Since we moved into a new house two weeks ago, our son, Asher, already has little neighborhood friends. One, in particular, rings our doorbell to see if Ash can come out to play – already. This is a completely different experience from our old neighborhood. Early on, in our townhouse community, we learned that the kids on our street weren’t the friendliest or most polite children one could meet. And not one of these small children ever rung our doorbell. They were likelier just to dig in our dirt or roam around in our backyard, before we had a fence. (Good fences sometimes do make good neighbors.)
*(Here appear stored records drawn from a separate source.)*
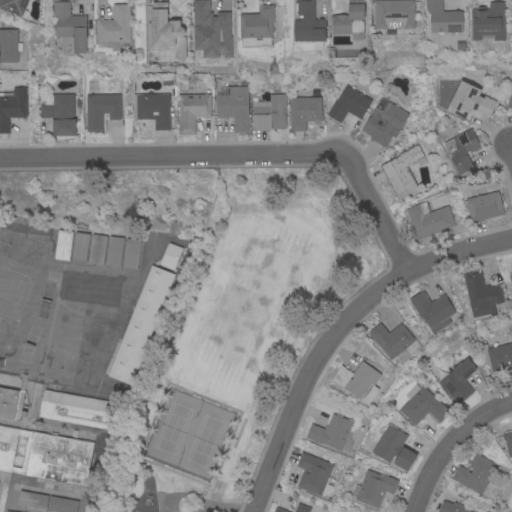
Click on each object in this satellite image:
building: (12, 6)
building: (16, 6)
building: (392, 13)
building: (394, 14)
building: (443, 18)
building: (511, 18)
building: (443, 19)
building: (348, 20)
building: (351, 20)
building: (487, 20)
building: (487, 21)
building: (208, 22)
building: (306, 22)
building: (255, 23)
building: (113, 25)
building: (310, 25)
building: (71, 26)
building: (68, 27)
building: (258, 27)
building: (116, 28)
building: (166, 31)
building: (164, 32)
building: (7, 45)
building: (9, 45)
power tower: (271, 69)
building: (509, 98)
building: (468, 100)
building: (471, 101)
building: (510, 102)
building: (347, 103)
building: (349, 104)
building: (12, 105)
building: (12, 106)
building: (232, 106)
building: (234, 107)
building: (151, 108)
building: (153, 109)
building: (99, 110)
building: (102, 110)
building: (190, 110)
building: (193, 110)
building: (301, 111)
building: (267, 112)
building: (304, 112)
building: (59, 113)
building: (270, 113)
building: (61, 114)
building: (382, 122)
building: (385, 123)
road: (511, 147)
building: (460, 149)
building: (462, 149)
road: (242, 155)
building: (400, 172)
building: (402, 172)
building: (482, 206)
building: (484, 206)
building: (427, 219)
building: (430, 219)
building: (61, 244)
building: (62, 244)
building: (78, 246)
building: (79, 246)
building: (95, 248)
building: (96, 248)
building: (112, 251)
building: (114, 251)
building: (129, 253)
building: (132, 253)
building: (168, 255)
building: (170, 256)
building: (511, 275)
building: (510, 277)
building: (480, 294)
building: (483, 294)
building: (431, 310)
building: (433, 310)
building: (138, 324)
building: (140, 324)
road: (338, 330)
park: (241, 340)
building: (392, 341)
building: (395, 342)
building: (497, 356)
building: (356, 380)
building: (456, 380)
building: (359, 381)
building: (459, 381)
building: (7, 402)
building: (8, 402)
building: (423, 405)
building: (421, 406)
building: (77, 409)
building: (83, 410)
building: (329, 432)
building: (333, 433)
park: (191, 435)
building: (507, 442)
building: (508, 442)
building: (389, 443)
road: (444, 444)
building: (392, 447)
building: (43, 454)
building: (44, 454)
building: (405, 458)
building: (473, 472)
building: (311, 473)
building: (476, 473)
building: (315, 474)
building: (373, 488)
building: (374, 488)
building: (506, 491)
building: (30, 499)
building: (33, 500)
building: (59, 504)
building: (62, 504)
building: (450, 507)
building: (452, 507)
building: (294, 508)
building: (294, 509)
building: (5, 511)
building: (8, 511)
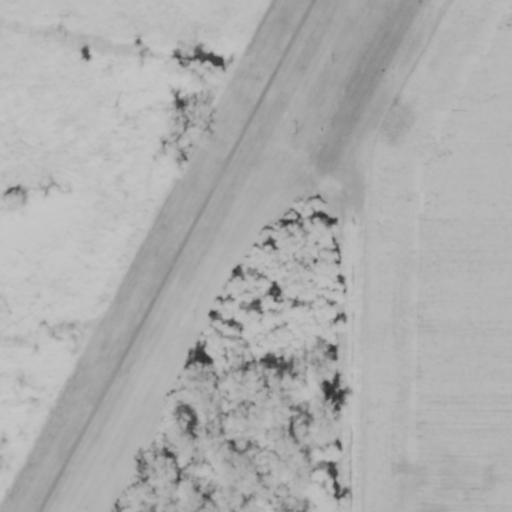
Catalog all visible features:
road: (179, 255)
crop: (443, 276)
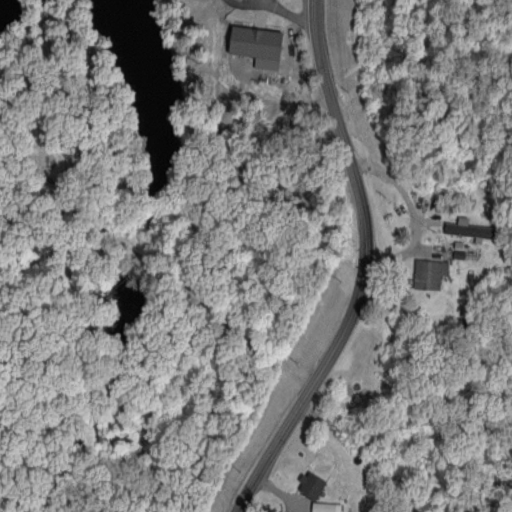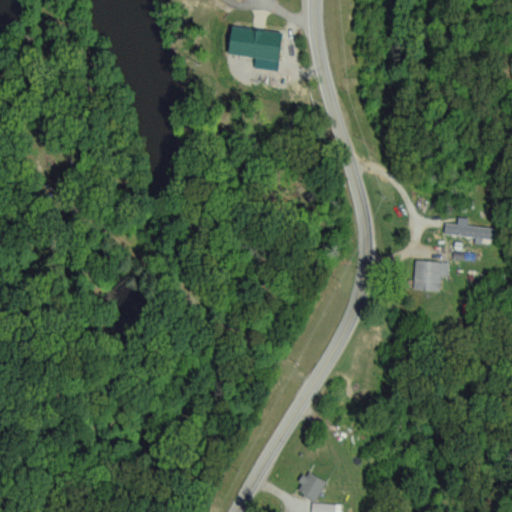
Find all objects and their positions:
building: (259, 42)
road: (411, 211)
building: (468, 237)
road: (366, 268)
building: (429, 273)
building: (312, 484)
building: (326, 506)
Nonetheless, things are changing. Our boy is all at once more removed from mom and dad. His world is expanding, and dad and I have to adjust. We need to shift a little lower, so that our son can go higher, perhaps. Eric and I were confiding in one another last night about the change and the anxieties it brings. About the letting go and how its both joyous and painful. And totally necessary. Neither of us are quite prepared to let our child run free with neighborhood boys, but we’ll get there.
The wheel in the sky keeps on turning.